Le site actuel lui retraçait souvent l'image de Valancourt; elle le voyait sur la pointe d'un rocher, regardant avec extase la féerie qui l'environnait: elle le voyait errer dans la vallée, s'arrêter souvent pour admirer la scène, et dans le feu d'un poétique enthousiasme s'élancer sur quelque rocher. Mais quand elle songeait ensuite au temps, à la distance qui devaient les séparer, quand elle pensait que chacun de ses pas ajoutait à cette distance, son cœur se déchirait, et le paysage perdait tout son charme.
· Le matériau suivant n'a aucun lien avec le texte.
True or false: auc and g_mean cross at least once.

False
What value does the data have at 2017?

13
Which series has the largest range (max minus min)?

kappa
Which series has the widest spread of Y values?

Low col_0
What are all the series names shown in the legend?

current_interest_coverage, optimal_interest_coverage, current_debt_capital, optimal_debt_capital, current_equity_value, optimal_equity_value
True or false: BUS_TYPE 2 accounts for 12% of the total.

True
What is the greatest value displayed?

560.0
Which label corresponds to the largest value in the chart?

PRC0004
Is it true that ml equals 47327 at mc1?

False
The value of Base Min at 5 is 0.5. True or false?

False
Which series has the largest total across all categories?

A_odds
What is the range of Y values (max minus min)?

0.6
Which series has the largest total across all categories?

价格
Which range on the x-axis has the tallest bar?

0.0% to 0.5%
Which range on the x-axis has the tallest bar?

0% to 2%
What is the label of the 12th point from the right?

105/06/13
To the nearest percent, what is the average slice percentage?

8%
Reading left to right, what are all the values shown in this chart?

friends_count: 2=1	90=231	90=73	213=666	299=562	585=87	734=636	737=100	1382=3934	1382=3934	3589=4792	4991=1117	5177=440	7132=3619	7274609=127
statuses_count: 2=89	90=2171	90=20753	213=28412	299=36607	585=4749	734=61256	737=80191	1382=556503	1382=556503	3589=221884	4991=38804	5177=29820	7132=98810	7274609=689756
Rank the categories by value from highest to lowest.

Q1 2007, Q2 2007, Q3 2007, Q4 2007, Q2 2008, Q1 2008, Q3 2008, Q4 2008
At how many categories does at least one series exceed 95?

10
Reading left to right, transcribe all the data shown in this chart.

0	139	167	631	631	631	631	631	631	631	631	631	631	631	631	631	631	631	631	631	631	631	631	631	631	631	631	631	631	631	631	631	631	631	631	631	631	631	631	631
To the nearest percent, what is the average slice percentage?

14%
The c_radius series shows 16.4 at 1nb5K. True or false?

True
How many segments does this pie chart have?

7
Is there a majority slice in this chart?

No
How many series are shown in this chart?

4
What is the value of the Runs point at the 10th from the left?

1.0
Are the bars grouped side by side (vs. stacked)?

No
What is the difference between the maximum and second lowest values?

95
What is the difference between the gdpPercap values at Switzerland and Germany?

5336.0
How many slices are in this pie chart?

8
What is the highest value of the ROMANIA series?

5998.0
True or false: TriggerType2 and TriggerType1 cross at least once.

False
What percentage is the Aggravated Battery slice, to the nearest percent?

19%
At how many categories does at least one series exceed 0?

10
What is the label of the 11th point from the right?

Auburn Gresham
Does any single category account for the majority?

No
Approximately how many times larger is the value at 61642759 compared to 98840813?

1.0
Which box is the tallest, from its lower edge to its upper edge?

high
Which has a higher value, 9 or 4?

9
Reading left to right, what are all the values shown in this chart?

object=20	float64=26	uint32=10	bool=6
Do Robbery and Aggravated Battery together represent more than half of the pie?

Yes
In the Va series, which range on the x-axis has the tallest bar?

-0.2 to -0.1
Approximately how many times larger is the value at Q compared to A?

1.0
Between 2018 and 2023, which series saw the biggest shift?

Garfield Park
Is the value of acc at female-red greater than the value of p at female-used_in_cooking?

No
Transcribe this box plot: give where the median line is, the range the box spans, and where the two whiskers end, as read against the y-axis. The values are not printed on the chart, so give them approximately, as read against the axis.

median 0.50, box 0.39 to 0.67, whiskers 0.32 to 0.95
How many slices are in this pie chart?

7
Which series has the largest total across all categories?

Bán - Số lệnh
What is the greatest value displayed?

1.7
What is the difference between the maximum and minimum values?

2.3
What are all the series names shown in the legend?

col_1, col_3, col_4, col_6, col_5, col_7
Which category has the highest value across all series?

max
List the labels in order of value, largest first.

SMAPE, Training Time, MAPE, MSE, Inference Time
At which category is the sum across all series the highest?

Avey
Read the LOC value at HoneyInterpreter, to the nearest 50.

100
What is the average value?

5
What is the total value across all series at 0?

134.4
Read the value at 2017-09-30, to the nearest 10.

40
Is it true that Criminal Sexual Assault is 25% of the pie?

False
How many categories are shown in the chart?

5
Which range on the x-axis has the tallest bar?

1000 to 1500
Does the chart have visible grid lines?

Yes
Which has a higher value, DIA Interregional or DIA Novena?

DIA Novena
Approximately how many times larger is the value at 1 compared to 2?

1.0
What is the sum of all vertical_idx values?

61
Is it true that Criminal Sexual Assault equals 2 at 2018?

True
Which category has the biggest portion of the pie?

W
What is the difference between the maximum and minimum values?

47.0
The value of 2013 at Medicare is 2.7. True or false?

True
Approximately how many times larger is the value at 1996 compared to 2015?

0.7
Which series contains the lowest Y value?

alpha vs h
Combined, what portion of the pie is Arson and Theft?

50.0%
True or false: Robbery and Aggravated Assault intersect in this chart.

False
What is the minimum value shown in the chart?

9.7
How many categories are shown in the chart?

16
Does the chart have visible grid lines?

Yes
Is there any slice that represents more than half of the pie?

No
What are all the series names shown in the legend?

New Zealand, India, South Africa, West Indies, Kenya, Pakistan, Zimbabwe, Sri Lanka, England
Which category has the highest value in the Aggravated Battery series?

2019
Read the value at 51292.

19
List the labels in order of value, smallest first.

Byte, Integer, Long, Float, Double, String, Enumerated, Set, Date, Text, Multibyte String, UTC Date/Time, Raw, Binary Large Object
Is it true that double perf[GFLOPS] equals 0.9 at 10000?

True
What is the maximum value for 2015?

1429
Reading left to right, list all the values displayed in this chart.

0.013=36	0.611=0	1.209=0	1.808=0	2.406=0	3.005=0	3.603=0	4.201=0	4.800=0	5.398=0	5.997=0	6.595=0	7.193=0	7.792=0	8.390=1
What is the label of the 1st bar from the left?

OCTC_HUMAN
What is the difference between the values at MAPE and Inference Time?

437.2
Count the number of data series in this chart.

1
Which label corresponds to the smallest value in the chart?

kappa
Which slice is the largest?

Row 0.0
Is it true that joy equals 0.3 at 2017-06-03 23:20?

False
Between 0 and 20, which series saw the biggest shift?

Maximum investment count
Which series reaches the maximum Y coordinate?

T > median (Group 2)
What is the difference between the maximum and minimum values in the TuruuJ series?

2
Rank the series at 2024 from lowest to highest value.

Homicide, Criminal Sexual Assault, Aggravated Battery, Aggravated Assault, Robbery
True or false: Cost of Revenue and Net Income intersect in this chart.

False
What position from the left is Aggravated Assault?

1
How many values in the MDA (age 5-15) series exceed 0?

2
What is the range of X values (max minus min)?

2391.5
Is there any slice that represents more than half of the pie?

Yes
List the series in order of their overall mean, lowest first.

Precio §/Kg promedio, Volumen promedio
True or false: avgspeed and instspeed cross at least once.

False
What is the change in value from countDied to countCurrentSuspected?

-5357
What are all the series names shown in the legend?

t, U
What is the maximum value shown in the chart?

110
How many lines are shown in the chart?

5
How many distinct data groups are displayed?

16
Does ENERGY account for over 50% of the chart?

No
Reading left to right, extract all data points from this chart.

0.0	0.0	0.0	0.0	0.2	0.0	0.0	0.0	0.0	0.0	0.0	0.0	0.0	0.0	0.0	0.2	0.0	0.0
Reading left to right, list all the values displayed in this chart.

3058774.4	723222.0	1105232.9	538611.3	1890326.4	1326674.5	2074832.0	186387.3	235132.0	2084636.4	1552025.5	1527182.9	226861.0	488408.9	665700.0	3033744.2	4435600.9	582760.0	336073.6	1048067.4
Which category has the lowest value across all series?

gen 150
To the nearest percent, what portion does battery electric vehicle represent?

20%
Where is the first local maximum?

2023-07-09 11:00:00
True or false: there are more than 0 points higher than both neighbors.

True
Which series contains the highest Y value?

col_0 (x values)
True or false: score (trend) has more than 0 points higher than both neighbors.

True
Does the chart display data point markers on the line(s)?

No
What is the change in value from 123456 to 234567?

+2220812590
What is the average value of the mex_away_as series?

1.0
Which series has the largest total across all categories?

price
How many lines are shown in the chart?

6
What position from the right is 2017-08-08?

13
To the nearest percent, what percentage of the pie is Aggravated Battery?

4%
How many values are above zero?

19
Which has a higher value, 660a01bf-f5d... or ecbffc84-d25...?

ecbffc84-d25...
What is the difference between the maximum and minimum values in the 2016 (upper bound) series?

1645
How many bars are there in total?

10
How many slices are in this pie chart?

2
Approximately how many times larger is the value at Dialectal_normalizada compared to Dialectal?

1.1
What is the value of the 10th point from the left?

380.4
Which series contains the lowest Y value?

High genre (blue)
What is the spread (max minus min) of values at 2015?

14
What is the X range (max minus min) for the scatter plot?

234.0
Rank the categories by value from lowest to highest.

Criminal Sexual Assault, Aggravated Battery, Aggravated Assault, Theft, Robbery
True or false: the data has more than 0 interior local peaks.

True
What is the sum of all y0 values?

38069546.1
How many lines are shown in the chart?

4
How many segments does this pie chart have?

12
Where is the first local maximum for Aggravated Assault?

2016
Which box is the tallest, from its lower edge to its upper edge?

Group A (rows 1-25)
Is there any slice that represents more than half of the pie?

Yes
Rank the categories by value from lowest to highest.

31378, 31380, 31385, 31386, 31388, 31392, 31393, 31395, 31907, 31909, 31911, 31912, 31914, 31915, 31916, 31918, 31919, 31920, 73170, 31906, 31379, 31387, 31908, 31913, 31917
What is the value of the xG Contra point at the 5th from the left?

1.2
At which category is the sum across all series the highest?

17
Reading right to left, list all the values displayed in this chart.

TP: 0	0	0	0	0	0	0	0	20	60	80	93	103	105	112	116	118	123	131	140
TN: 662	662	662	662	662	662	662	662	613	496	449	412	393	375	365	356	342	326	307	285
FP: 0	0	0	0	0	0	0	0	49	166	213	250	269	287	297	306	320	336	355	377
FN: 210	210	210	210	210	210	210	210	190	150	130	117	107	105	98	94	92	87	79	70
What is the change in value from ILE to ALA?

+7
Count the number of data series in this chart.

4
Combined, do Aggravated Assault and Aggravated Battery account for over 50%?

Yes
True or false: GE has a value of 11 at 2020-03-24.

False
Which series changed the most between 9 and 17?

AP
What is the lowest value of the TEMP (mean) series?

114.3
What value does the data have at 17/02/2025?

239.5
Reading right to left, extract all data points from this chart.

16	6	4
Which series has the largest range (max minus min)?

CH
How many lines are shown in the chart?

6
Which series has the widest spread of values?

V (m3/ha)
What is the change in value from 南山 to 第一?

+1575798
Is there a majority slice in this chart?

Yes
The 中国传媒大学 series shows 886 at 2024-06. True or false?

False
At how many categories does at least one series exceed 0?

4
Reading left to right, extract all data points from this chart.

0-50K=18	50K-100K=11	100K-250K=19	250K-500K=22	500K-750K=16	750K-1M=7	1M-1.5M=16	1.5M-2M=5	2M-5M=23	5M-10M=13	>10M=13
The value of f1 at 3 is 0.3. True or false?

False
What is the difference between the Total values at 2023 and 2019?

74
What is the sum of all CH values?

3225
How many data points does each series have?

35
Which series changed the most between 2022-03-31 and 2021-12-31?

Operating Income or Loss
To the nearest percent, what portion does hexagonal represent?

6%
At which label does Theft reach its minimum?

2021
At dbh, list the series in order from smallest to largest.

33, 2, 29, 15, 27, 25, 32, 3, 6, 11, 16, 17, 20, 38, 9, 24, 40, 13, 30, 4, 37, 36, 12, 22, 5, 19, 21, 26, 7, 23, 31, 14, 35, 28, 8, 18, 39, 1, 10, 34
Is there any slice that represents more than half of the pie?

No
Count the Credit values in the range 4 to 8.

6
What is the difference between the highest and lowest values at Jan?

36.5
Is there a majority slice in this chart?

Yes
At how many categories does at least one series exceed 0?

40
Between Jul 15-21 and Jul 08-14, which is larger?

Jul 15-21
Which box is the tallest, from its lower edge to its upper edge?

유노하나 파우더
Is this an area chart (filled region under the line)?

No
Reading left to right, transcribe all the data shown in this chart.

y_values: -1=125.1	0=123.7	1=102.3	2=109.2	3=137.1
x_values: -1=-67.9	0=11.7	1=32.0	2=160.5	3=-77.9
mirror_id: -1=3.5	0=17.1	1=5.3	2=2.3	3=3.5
Après avoir traversé la Novalèse, ils atteignirent, après le soleil couché, l'ancienne et petite ville de Suze, qui avait autrefois gardé le passage des Alpes en Piémont. Depuis l'invention de l'artillerie, les hauteurs qui la commandent en ont rendu les fortifications inutiles; mais au clair de la lune, ces hauteurs romantiques, la ville au-dessous, ses murailles, ses tours, les lumières qui en éclairaient une partie, formaient pour Emilie un tableau fort intéressant. On passa la nuit dans une auberge qui n'offrait pas de grandes ressources, mais l'appétit des voyageurs donnait une délicieuse saveur aux mets les plus grossiers, et la fatigue assurait leur sommeil. Ce fut là qu'Emilie entendit le premier échantillon d'une musique italienne sur le territoire italien. Assise, après souper, près d'une petite fenêtre ouverte, elle observait l'effet du clair de lune sur les sommets irréguliers des montagnes; elle se rappela que, par une nuit semblable, elle s'était une fois reposée sur une roche des Pyrénées avec son père et Valancourt. Elle entendit au-dessous d'elle les sons bien soutenus d'un violon; l'expression de cet instrument, en harmonie parfaite avec les tendres émotions dans lesquelles elle était plongée, la surprirent et l'enchantèrent à la fois. Cavigni, qui s'approcha de la fenêtre, sourit de sa surprise. Bon! lui dit-il, vous entendrez la même chose peut-être, dans toutes les auberges: c'est un des enfants de notre hôte qui joue ainsi, je n'en doute pas. Emilie, toujours attentive, croyait entendre un virtuose: un chant mélodieux et plaintif l'entraîna par degrés à la rêverie; les plaisanterie de Cavigni l'en tirèrent désagréablement; en même temps Montoni ordonna de préparer les équipages de bonne heure, parce qu'il voulait dîner à Turin.